Cerebral Creatine Deficiency Syndromes VCEP

The NM_000156.6:c.152A>C variant in GAMT is a missense variant that is predicted to result in the substitution of histidine by proline at amino acid 51 (p.His51Pro). One proband has been reported with mild developmental delay, anti-epileptic drug responsive seizures, and autistic features, with a normal brain MRI. This individual had elevated guanidinoacetate in urine and, on MRS, creatine peak was partially absent and guanidinoacetate was absent (PMID: 15108290, 24415674) (PP4_Strong). This individual is compound heterozygous for the variant and another variant in GAMT that has been classified as pathogenic by the ClinGen CCDS VCEP, c.526dupG. The variants were confirmed to be in trans by parental testing (PM3). The variant is absent in gnomAD v2.1.1 (PM2_Supporting). When the variant was expressed in a primary GAMT-deficient human fibroblast cell line, no detectable expression could be seen on Western blot and the GAMT activity was very low (<4%)(PMID 24415674) (PS3_Supporting). The computational predictor REVEL gives a score of 0.814 which is above the threshold of 0.75, evidence that correlates with impact to GAMT function (PP3). In summary, this variant meets the criteria to be classified as likely pathogenic for GAMT deficiency. GAMT-specific ACMG/AMP criteria met, based on the specifications of the ClinGen Cerebral Creatine Deficiencies VCEP (Specifications Version 1.1.0): PP4_Strong, PM3, PP3, PS3_Supporting, PM2_Supporting. (Classification approved by the ClinGen CCDS VCEP, Sept 12, 2023)

Met criteria codes

• PM3: One patient has been reported who meets the CCDS VCEP's PP4 specifications and is compound heterozygous for the variant and a pathogenic variant in GAMT, confirmed in trans. 1 point was given towards PM3, meeting PM3.
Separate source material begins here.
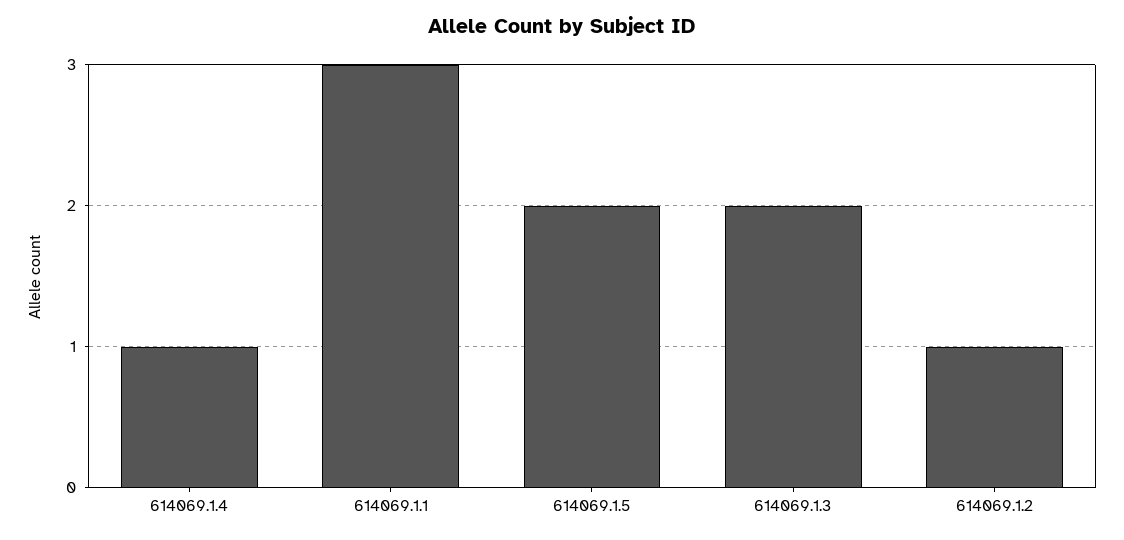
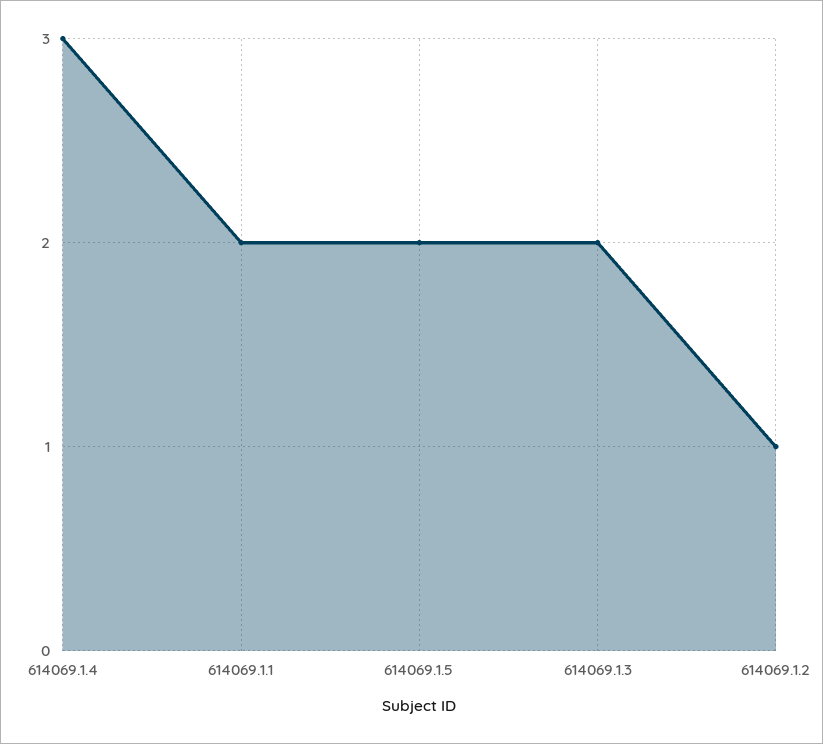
614069.1.4: 1 -> 3
614069.1.1: 3 -> 2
• PP3: The computational predictor REVEL gives a score of 0.814 which is above the threshold of 0.75, evidence that correlates with impact to GAMT function (PP3).
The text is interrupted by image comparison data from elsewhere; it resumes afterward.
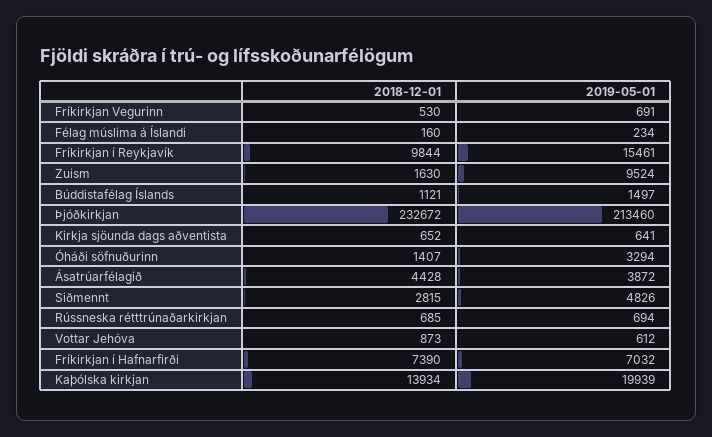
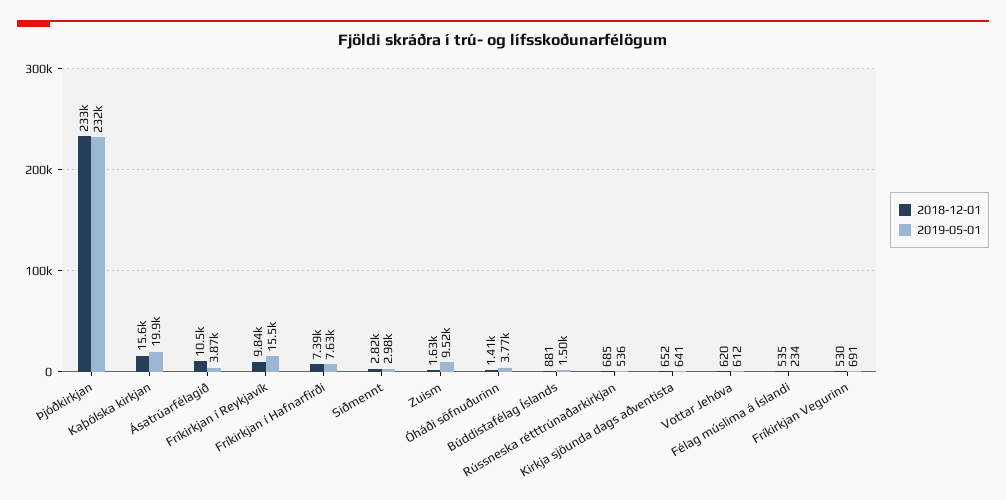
2018-12-01, Félag múslima á Íslandi: 160 -> 535
2018-12-01, Búddistafélag Íslands: 1121 -> 881
2019-05-01, Þjóðkirkjan: 213460 -> 232000
2019-05-01, Óháði söfnuðurinn: 3294 -> 3770
2018-12-01, Ásatrúarfélagið: 4428 -> 10500
2019-05-01, Siðmennt: 4826 -> 2980
2019-05-01, Rússneska rétttrúnaðarkirkjan: 694 -> 536
2018-12-01, Vottar Jehóva: 873 -> 620
2019-05-01, Fríkirkjan í Hafnarfirði: 7032 -> 7630
2018-12-01, Kaþólska kirkjan: 13934 -> 15600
• PP4_Strong: One proband has been reported with mild developmental delay, anti-epileptic drug responsive seizures, and autistic features, with a normal brain MRI. This individual had elevated guanidinoacetate in urine, 1.1-12 x normal (1 point), and on MRS, creatine peak was partially absent and guanidinoacetate was absent (2 points) (PMID: 15108290, 24415674) (PP4_Strong).
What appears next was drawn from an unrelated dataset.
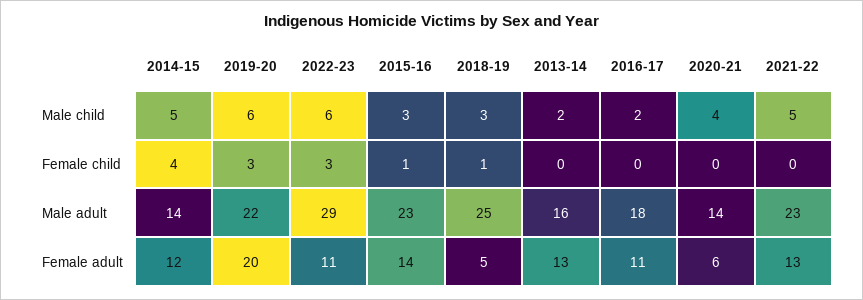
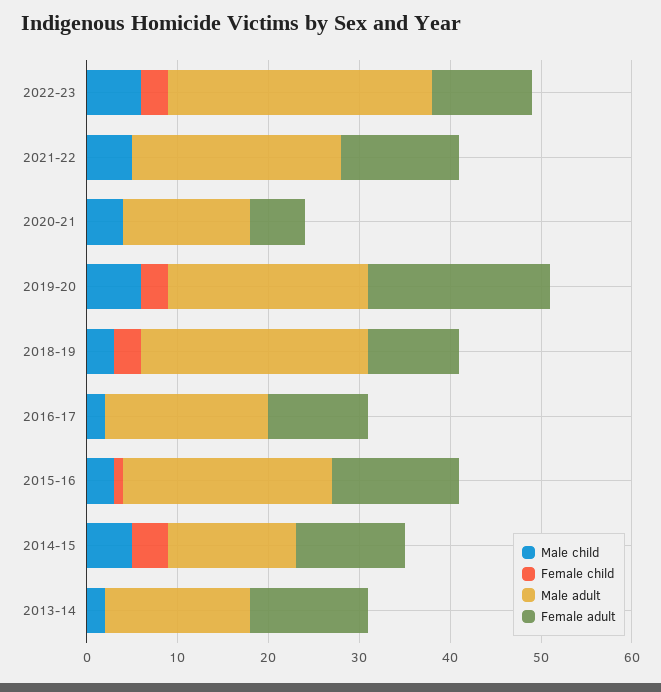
Female child, 2018-19: 1 -> 3
Female adult, 2018-19: 5 -> 10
• PM2_Supporting: This variant is absent in gnomAD v2.1.1 (PM2_Supporting).
• PS3_Supporting: When the variant was expressed in a primary GAMT-deficient human fibroblast cell line (homozygous for a frameshift mutation), no detectable expression could be seen on Western blot and the GAMT activity was very low (<4%)(PMID 24415674) (PS3_Supporting).